Formada da mesma maneira que ‘biblioteca’, a palavra ‘cinemateca’ indica o local onde são conservados, classificados e colocados à disposição do público os filmes que constituem o fundo cultural cinematográfico. [...] Desde 1938 todas as cinematecas nacionais se agruparam em torno de uma organização mundial: a Federação Internacional de Arquivos de Filmes. Nas cinematecas está guardado o patrimônio histórico do cinema mundial. (Idem, pp.19-20)

            Interessante é notar, na linha do tempo e conforme as modificações sociais, políticas, e econômicas de cada país, como os cineclubes tornaram-se parte importante do desenvolvimento artístico e intelectual de forma geral. Intelectualmente, como aponta o autor, era interessante para quem conseguia freqüentar esses locais, esses espaços; era uma forma de ‘status’ que poderia ser alcançado ainda que, a princípio, não existissem fins lucrativos para tal prática. Da mesma forma como o cineclube surgiu como ferramenta de entendimento de uma sociedade fragilizada, ele logo tomou proporções maiores, quando começou a se envolver politicamente nas decisões artísticas e intelectuais desses países e locais. Novamente, o autor constata que

[...] o papel histórico dos cineclubes, depois de 40 anos, dividia-se entre a luta que deveria ser travada em nome da arte contra o comércio e a tomada de posição política para revolucionar os conceitos artísticos. De um lado, os cineclubes pedagógicos, catequizadores; de outro, os que se propunham fazer a cabeça dos cinéfilos. Os que queriam ensinar a arte cinematográfica aos espectadores e os que desejavam ministrar determinadas idéias por intermédio do cinema. (Idem, p.20)

**Dados em análise**
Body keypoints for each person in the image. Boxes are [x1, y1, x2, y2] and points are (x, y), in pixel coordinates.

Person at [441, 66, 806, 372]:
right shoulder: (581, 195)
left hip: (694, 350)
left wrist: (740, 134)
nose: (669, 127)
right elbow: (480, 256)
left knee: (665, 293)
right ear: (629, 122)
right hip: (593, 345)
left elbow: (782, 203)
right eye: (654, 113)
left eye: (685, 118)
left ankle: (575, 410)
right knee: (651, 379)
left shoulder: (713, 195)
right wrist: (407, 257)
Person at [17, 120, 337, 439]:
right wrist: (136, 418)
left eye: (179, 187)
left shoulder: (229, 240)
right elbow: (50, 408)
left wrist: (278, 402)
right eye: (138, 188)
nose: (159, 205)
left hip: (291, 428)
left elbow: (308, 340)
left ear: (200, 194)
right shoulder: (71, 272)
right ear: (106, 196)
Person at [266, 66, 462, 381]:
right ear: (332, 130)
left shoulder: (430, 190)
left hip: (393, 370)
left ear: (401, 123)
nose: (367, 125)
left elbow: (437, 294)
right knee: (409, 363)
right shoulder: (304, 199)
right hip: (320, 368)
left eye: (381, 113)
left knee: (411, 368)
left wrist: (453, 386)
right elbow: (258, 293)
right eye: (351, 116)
==
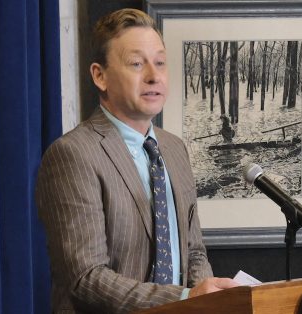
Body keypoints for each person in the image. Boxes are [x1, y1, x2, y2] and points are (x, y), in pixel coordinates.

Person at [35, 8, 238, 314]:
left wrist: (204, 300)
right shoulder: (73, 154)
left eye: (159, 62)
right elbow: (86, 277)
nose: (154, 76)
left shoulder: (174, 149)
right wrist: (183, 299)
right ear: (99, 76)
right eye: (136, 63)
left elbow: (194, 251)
--
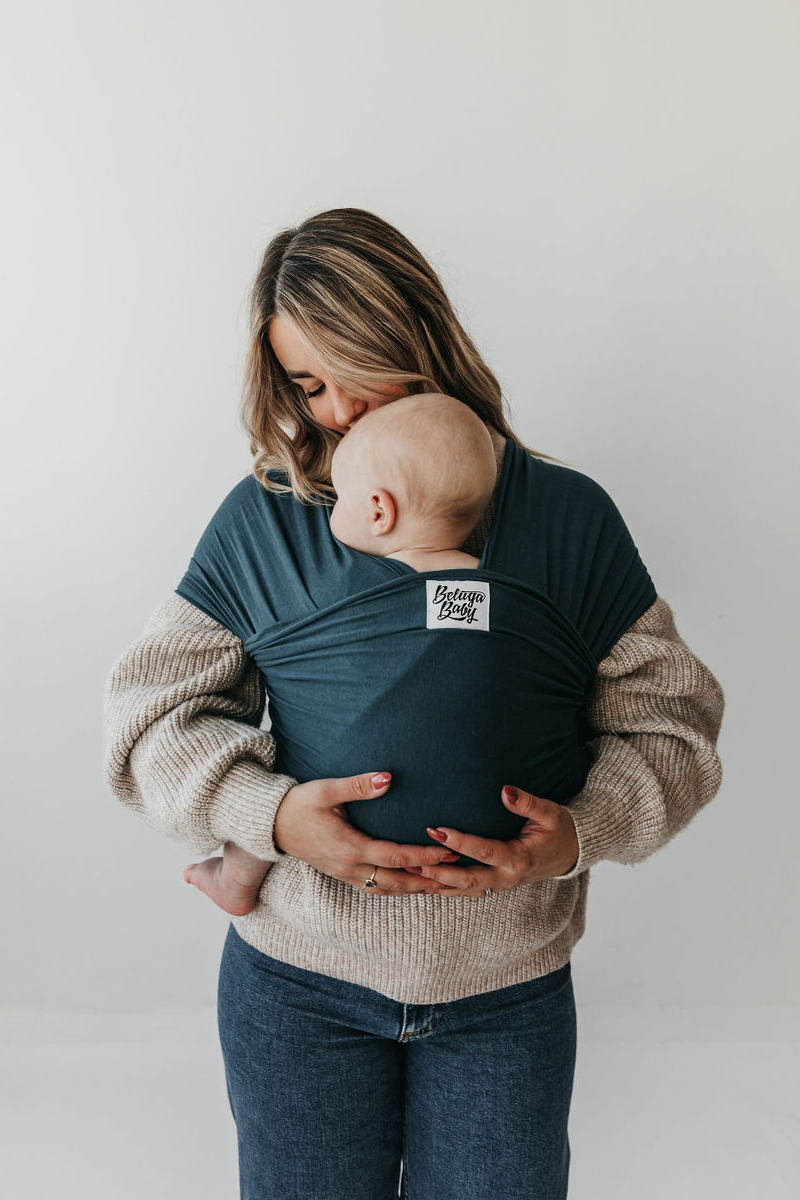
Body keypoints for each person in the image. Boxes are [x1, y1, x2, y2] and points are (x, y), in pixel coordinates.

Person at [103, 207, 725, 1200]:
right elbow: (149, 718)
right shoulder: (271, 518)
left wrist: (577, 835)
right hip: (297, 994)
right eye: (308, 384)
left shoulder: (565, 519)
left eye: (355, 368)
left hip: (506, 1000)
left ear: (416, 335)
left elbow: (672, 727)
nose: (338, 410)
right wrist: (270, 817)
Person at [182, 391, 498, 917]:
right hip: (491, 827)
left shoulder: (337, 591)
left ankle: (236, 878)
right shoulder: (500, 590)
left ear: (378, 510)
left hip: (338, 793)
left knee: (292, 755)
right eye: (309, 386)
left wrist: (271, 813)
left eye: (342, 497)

**Seu objetivo**
Extraia na íntegra o trecho sobre cinematecas e cineclubes, reproduzindo-o sem nenhuma alteração. As linhas formam um material à parte, sem ligação com o trecho.

**Solução do exercício**
Formada da mesma maneira que ‘biblioteca’, a palavra ‘cinemateca’ indica o local onde são conservados, classificados e colocados à disposição do público os filmes que constituem o fundo cultural cinematográfico. [...] Desde 1938 todas as cinematecas nacionais se agruparam em torno de uma organização mundial: a Federação Internacional de Arquivos de Filmes. Nas cinematecas está guardado o patrimônio histórico do cinema mundial. (Idem, pp.19-20)

            Interessante é notar, na linha do tempo e conforme as modificações sociais, políticas, e econômicas de cada país, como os cineclubes tornaram-se parte importante do desenvolvimento artístico e intelectual de forma geral. Intelectualmente, como aponta o autor, era interessante para quem conseguia freqüentar esses locais, esses espaços; era uma forma de ‘status’ que poderia ser alcançado ainda que, a princípio, não existissem fins lucrativos para tal prática. Da mesma forma como o cineclube surgiu como ferramenta de entendimento de uma sociedade fragilizada, ele logo tomou proporções maiores, quando começou a se envolver politicamente nas decisões artísticas e intelectuais desses países e locais. Novamente, o autor constata que

[...] o papel histórico dos cineclubes, depois de 40 anos, dividia-se entre a luta que deveria ser travada em nome da arte contra o comércio e a tomada de posição política para revolucionar os conceitos artísticos. De um lado, os cineclubes pedagógicos, catequizadores; de outro, os que se propunham fazer a cabeça dos cinéfilos. Os que queriam ensinar a arte cinematográfica aos espectadores e os que desejavam ministrar determinadas idéias por intermédio do cinema. (Idem, p.20)